A fibra seca do curauá, uma planta amazônica da mesma família do abacaxi, lembra o sisal na aparência. Mas a semelhança pára por aí. Muito macia ao tato, tem como principal característica uma grande resistência mecânica que lhe dá, mesmo com uma espessura reduzida, capacidade de suportar tensões elevadas. Essa propriedade faz dela uma substituta natural da fibra de vidro. Quando misturada a outros materiais que têm como base o polipropileno, como sobras de cobertores e carpetes descartados pela indústria têxtil, transforma-se em um compósito já utilizado pela indústria automobilística.
“Alguns carros que estão nas ruas, como o Fox e o Polo, da Volkswagen, já usam o novo material no teto, na parte interna das portas e na tampa do compartimento de bagagens”, diz o professor Alcides Lopes Leão, da Faculdade de Ciências Agronômicas da Universidade Estadual Paulista (Unesp) de Botucatu, que estuda as aplicações da planta há oito anos.

# [Dados de pontos-chave de pose humana]
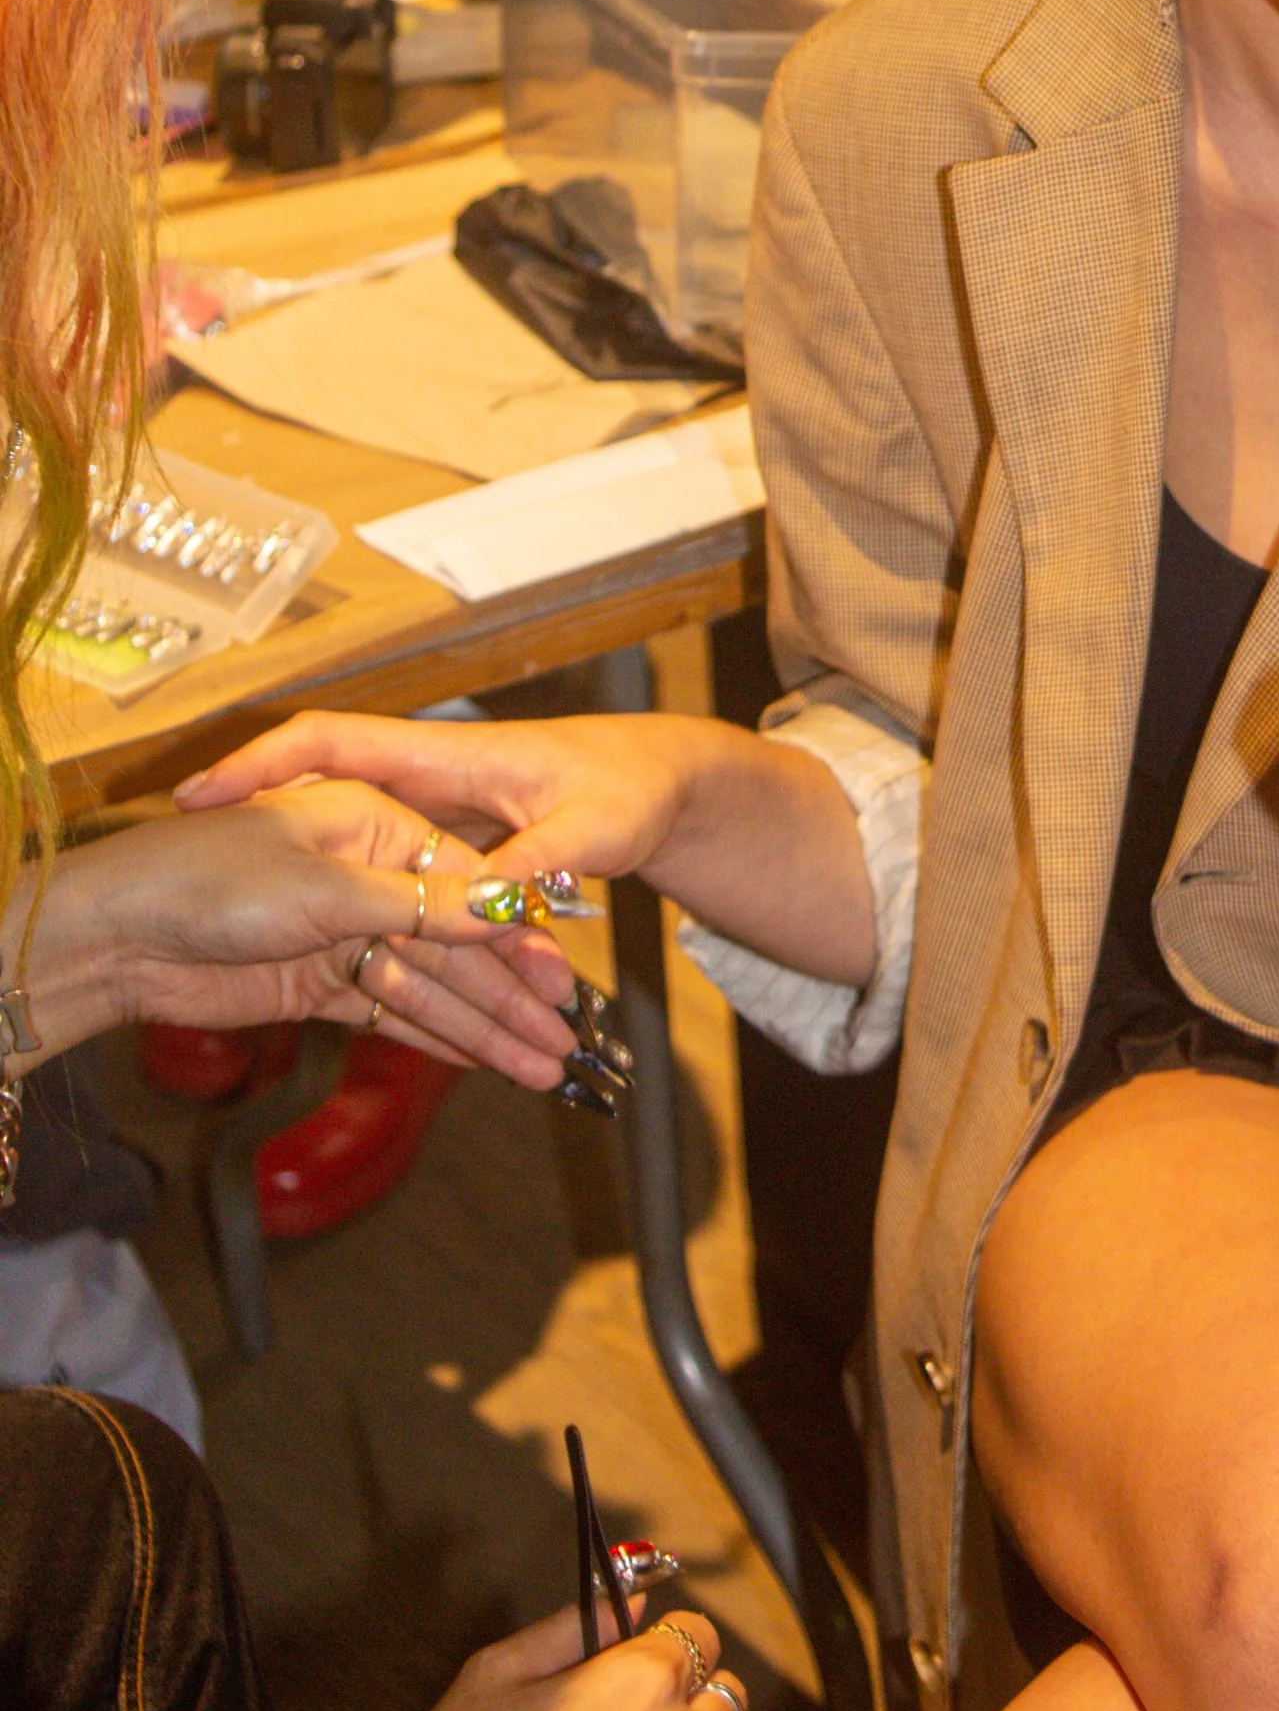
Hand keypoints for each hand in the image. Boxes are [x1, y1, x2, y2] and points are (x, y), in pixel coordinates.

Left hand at [84, 781, 577, 1081]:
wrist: (118, 933)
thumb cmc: (212, 880)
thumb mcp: (324, 887)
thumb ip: (416, 905)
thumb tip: (504, 910)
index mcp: (375, 824)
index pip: (466, 886)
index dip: (515, 939)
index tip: (562, 982)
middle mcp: (368, 875)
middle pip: (454, 943)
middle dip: (510, 996)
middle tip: (563, 1043)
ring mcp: (344, 933)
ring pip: (430, 984)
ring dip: (483, 1027)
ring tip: (540, 1068)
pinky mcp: (318, 983)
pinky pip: (392, 1011)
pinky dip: (436, 1037)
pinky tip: (483, 1062)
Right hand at [178, 711, 707, 920]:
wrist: (665, 789)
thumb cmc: (631, 787)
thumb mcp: (591, 829)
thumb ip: (538, 865)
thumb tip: (494, 907)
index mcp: (445, 759)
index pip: (333, 741)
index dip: (264, 760)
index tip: (201, 791)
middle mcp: (423, 790)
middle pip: (318, 800)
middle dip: (253, 826)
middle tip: (181, 865)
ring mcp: (427, 830)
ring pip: (348, 860)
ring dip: (297, 888)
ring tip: (217, 931)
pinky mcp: (444, 867)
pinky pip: (387, 899)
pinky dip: (355, 928)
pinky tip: (312, 968)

# [Objetivo da tarefa]
Transcreva do texto sobre a fibra do curauá o trecho entre "A fibra seca" e "pela indústria automobilística.", inclusive.

# [Resposta do exercício]
A fibra seca do curauá, uma planta amazônica da mesma família do abacaxi, lembra o sisal na aparência. Mas a semelhança pára por aí. Muito macia ao tato, tem como principal característica uma grande resistência mecânica que lhe dá, mesmo com uma espessura reduzida, capacidade de suportar tensões elevadas. Essa propriedade faz dela uma substituta natural da fibra de vidro. Quando misturada a outros materiais que têm como base o polipropileno, como sobras de cobertores e carpetes descartados pela indústria têxtil, transforma-se em um compósito já utilizado pela indústria automobilística.